All Eyes on Her
All Eyes on Her
“What do you want people around the world to know about you that they don’t already? What’s the one thing you’d like to tell everyone who has followed your story?”
The girl sucks in a breath, holds it there. It’s something she must have thought about so many times, the words rolling in her head, sometimes a tidal wave. When she answers, her voice is a crescendo, getting louder. She looks straight into the camera. She gets the last word.
“Don’t believe everything you read,” she says. “Don’t believe everything you hear. Make up your own mind about me.” (From “HER”, p. 3)
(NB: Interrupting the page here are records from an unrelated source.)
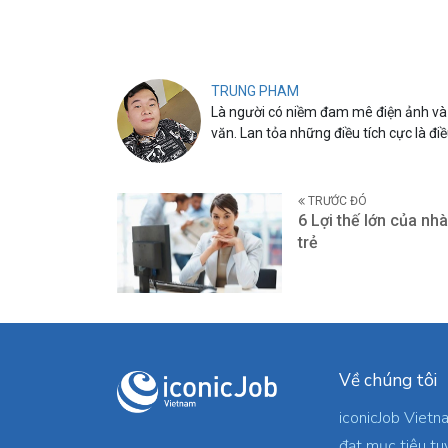
TRUNG PHAM
Là người có niềm đam mê điện ảnh và 
văn. Lan tỏa những điều tích cực là đi
TRƯỚC ĐÓ
6 Lợi thế lớn của nhà
trẻ
Về chúng tôi
iconicJob Vietn
đạt mục tiêu tu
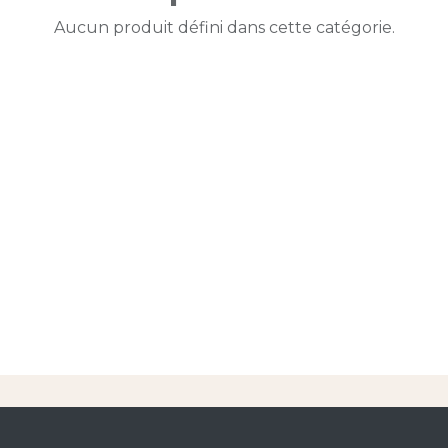
Aucun produit défini dans cette catégorie.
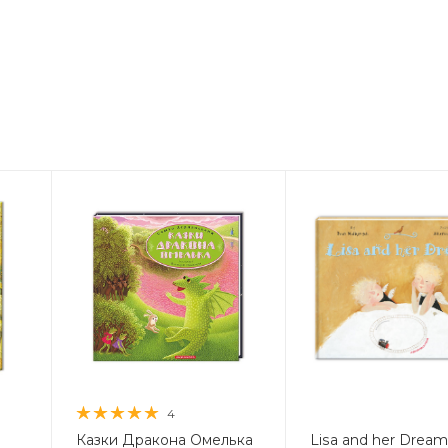
4
Казки Дракона Омелька
Lisa and her Dream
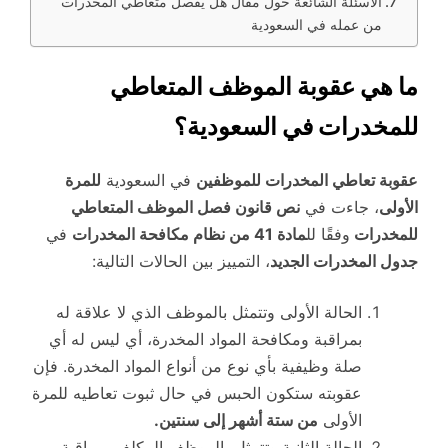
الأسئلة الشائعة حول مقال هل يفصل متعاطي المخدرات
من عمله في السعودية
ما هي عقوبة الموظف المتعاطي
للمخدرات في السعودية؟
عقوبة تعاطي المخدرات للموظفين
في السعودية
للمرة
الأولى
، جاءت في
نص قانون فصل الموظف المتعاطي
للمخدرات
وفقًا لل
مادة 41 من نظام مكافحة المخدرات
في
جدول المخدرات الجديد
، التمييز بين الحالات التالية:
الحالة الأولى وتتمثل بالموظف الذي لا علاقة له
بمراقبة ومكافحة المواد المخدرة، أي ليس له أي
صلة وظيفية بأي نوع من أنواع المواد المخدرة. فإن
عقوبته ستكون الحبس في حال ثبوت تعاطيه للمرة
الأولى
من ستة أشهر إلى سنتين.
الحالة الثانية وتتمثل بالموظف المكلف بمراقبة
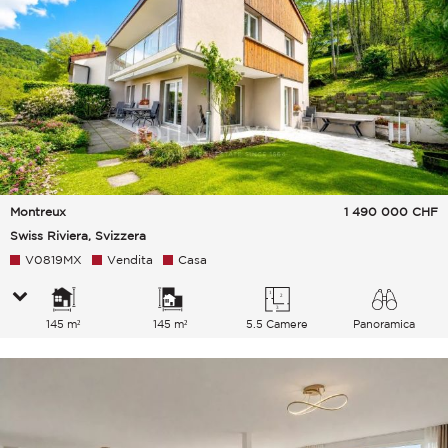
Montreux
1 490 000
CHF
Swiss Riviera, Svizzera
V0819MX
Vendita
Casa
145 m²
145 m²
5.5 Camere
Panoramica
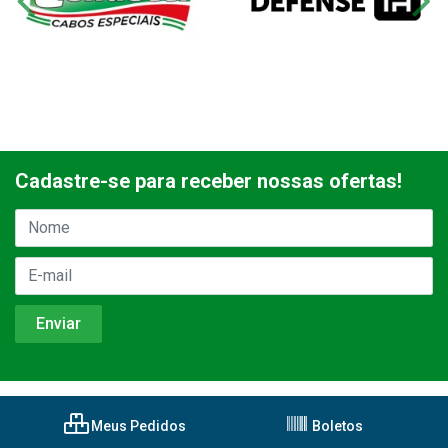
Cadastre-se para receber nossas ofertas!
Meus Pedidos
Boletos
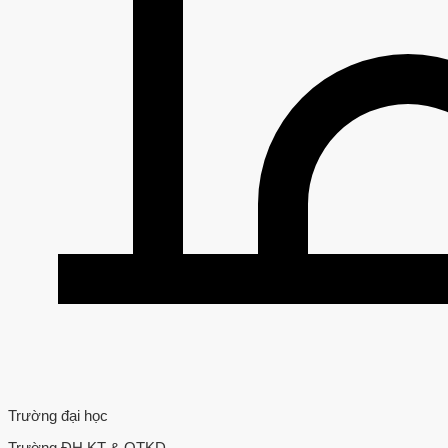
Trường đại học
Trường ĐH KT & QTKD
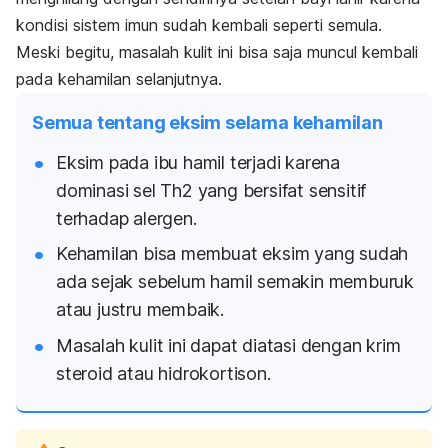
kondisi sistem imun sudah kembali seperti semula.
Meski begitu, masalah kulit ini bisa saja muncul kembali
pada kehamilan selanjutnya.
Semua tentang eksim selama kehamilan
Eksim pada ibu hamil terjadi karena
dominasi sel Th2 yang bersifat sensitif
terhadap alergen.
Kehamilan bisa membuat eksim yang sudah
ada sejak sebelum hamil semakin memburuk
atau justru membaik.
Masalah kulit ini dapat diatasi dengan krim
steroid atau hidrokortison.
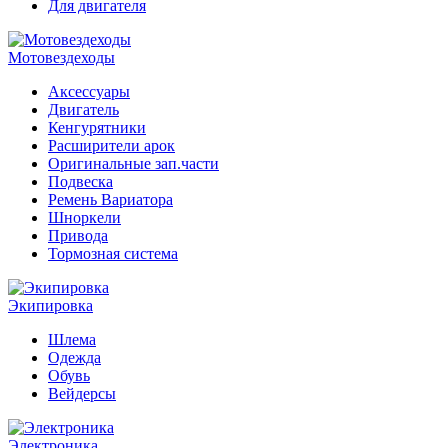
Для двигателя
Мотовездеходы
Аксессуары
Двигатель
Кенгурятники
Расширители арок
Оригинальные зап.части
Подвеска
Ремень Вариатора
Шноркели
Привода
Тормозная система
Экипировка
Шлема
Одежда
Обувь
Вейдерсы
Электроника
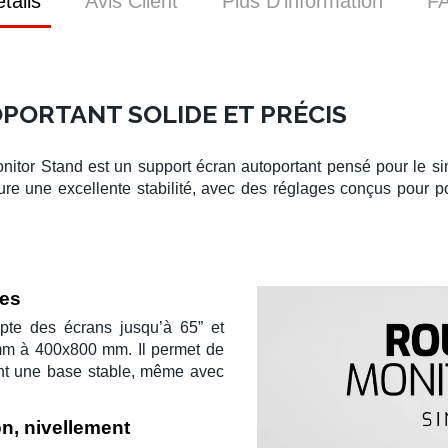
tails
Avis Client
Plus D’information
F
PORTANT SOLIDE ET PRÉCIS
nitor Stand
est un
support écran autoportant
pensé pour le
si
re une excellente stabilité, avec des réglages conçus pour po
ces
pte des
écrans jusqu’à 65”
et
mm
à
400x800 mm
. Il permet de
ant une base stable, même avec
on, nivellement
Though All Eyes on Her would be categorized as being a mystery novel, it’s actually an absolutely engrossing character study centering around 17-year-old high schooler Tabitha “Tabby” Cousins who, on Friday, August 16, 2019, went on a picnic hike to the top of a lookout point near Coldcliff, Colorado, with Mark Forrester, her 20-year-old Princeton student boyfriend. The Monday, August 19, 2019 edition of The Coldcliff Tribune reported that Mark Forrester had “lost his footing and fell, plummeting almost 40 feet down” and that “[a] team of police divers found Forrester’s body” in the creek below. What Tabby calls an accident comes into question when an autopsy reveals that Mark, a champion swimmer, was not killed by the fall but, instead, drowned. For some, Tabby quickly goes from being seen as a “widow” of sorts to possibly being Mark’s killer.
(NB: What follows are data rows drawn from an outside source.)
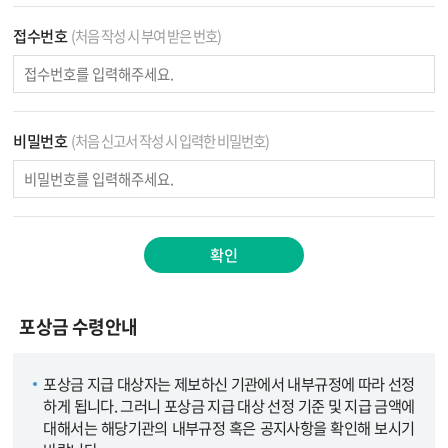
접수번호
(처음 작성 시 부여 받은 번호)
비밀번호
(처음 신고서 작성 시 입력한 비밀번호)
확인
포상금 수령안내
포상금 지급 대상자는 제보하신 기관에서 내부규정에 따라 선정
하게 됩니다. 그러니 포상금 지급 대상 선정 기준 및 지급 금액에
대해서는 해당기관의 내부규정 혹은 공지사항을 확인해 보시기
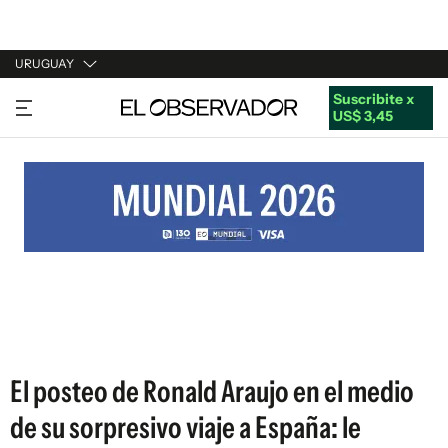
URUGUAY
Suscribite x
URUGUAY
US$ 3,45
ARGENTINA
ESPAÑA
ESTADOS UNIDOS
El posteo de Ronald Araujo en el medio
de su sorpresivo viaje a España: le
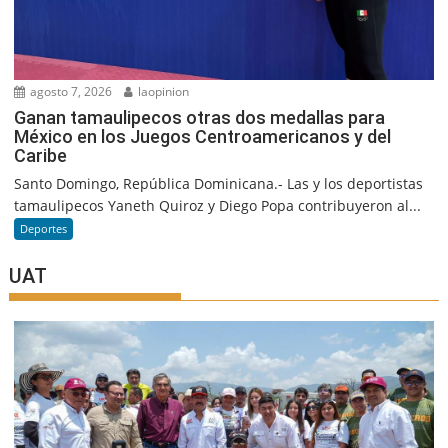
agosto 7, 2026
laopinion
Ganan tamaulipecos otras dos medallas para
México en los Juegos Centroamericanos y del
Caribe
Santo Domingo, República Dominicana.- Las y los deportistas
tamaulipecos Yaneth Quiroz y Diego Popa contribuyeron al...
Deportes
UAT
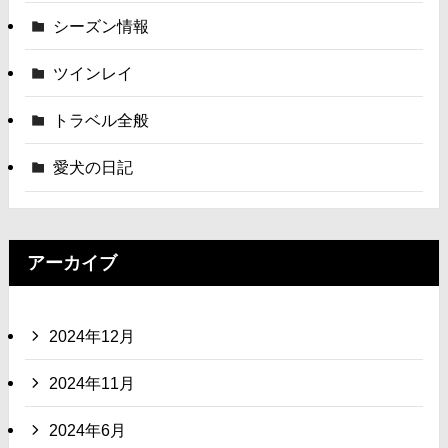
シーズン情報
ツインレイ
トラベル全般
愛犬の日記
アーカイブ
2024年12月
2024年11月
2024年6月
Author Flynn divides the book’s contents into four parts, labeling each section with a portion of the traditional English nursery rhyme, “Jack and Jill”: Part I Jack and Jill went up the hill/To fetch a pail of water; Part II Jack fell down and broke his crown; Part III And Jill came tumbling; and the shortest section, Part IV After. Flynn also populates the novel with numerous characters who provide the book’s readers with their insights into Tabby, her character and her relationship with Mark. Among them are: Tabby’s 15-year-old sister, Bridget; best friend Eleanor “Elle” Ross who has a secret of her own; Beck Rutherford, Tabby’s “bad boy” ex who is largely seen through transcripts of police interviews; Louisa “Lou” Chamberlain, Beck’s former girlfriend; Keegan Leach, Mark’s best friend from high school who’s in a dead-end grocery store job; and Kyla Dove, Keegan’s girlfriend.
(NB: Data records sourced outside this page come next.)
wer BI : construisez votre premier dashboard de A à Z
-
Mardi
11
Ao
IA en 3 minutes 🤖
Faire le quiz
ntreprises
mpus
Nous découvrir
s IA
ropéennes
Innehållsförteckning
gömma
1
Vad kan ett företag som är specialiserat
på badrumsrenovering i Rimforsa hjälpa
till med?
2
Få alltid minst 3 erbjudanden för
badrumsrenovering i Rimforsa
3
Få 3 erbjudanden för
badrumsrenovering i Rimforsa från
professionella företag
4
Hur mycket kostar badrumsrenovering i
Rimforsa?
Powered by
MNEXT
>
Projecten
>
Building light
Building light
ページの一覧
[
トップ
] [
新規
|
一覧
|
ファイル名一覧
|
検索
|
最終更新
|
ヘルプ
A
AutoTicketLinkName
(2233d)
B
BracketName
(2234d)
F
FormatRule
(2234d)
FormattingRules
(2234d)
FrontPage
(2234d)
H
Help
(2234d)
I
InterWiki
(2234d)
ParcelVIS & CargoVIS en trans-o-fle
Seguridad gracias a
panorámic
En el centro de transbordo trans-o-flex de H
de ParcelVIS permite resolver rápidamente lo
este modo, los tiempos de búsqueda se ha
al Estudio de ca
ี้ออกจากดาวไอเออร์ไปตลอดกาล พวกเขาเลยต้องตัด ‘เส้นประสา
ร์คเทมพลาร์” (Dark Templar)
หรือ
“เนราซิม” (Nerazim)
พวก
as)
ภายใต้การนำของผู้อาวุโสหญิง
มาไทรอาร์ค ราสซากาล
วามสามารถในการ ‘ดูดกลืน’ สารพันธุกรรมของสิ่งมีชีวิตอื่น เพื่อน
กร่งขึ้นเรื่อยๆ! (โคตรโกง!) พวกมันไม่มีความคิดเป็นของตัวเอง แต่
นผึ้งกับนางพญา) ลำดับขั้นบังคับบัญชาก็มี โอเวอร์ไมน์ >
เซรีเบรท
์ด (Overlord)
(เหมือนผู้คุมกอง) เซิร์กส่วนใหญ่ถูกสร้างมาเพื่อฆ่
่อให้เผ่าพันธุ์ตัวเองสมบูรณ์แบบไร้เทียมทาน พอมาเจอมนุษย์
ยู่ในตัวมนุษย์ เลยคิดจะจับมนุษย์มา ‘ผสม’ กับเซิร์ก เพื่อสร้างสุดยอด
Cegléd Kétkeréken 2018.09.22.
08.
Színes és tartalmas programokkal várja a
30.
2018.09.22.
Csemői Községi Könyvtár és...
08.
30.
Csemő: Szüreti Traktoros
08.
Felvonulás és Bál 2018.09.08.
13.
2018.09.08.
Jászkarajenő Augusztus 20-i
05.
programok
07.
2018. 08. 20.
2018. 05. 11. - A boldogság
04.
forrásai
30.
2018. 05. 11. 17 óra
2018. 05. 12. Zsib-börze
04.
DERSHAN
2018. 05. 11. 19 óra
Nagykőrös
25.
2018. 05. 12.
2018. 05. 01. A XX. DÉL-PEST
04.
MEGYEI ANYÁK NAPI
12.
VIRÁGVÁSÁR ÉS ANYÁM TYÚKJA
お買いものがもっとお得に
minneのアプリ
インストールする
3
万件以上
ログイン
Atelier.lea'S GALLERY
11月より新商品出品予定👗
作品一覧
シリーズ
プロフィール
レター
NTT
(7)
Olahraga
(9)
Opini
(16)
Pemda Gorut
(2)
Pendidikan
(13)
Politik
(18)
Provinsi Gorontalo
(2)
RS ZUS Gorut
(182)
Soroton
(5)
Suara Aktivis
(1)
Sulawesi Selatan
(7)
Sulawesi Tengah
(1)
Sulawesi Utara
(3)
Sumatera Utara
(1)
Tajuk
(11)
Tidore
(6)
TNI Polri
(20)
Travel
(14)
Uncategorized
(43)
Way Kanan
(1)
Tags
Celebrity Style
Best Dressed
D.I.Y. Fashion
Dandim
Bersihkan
All Eyes on Her is very much a book for our contemporary “alternate facts” world in which individuals of all ages frequently rush to judgement and take often unbending positions while not questioning the sources of information they access. In addition to name-labelled chapters written in the first person by the book’s various characters, some breaking the fourth wall, readers will find “reproductions” of newspaper articles, web pages, tweets, texts, transcripts of police interviews and anonymous hotline tips, plus entries from Tabby’s hand-printed diary. After encountering all of the book’s “data”, readers must return to Tabby’s opening challenge: to not believe everything they have read or heard about her, but to make up their own minds about her as a person and her role in Mark’s death.
All Eyes on Her is an engaging read and could be used as corollary reading in a high school media studies unit.
Dave Jenkinson, CM’s editor, lives in Winnipeg, Manitoba.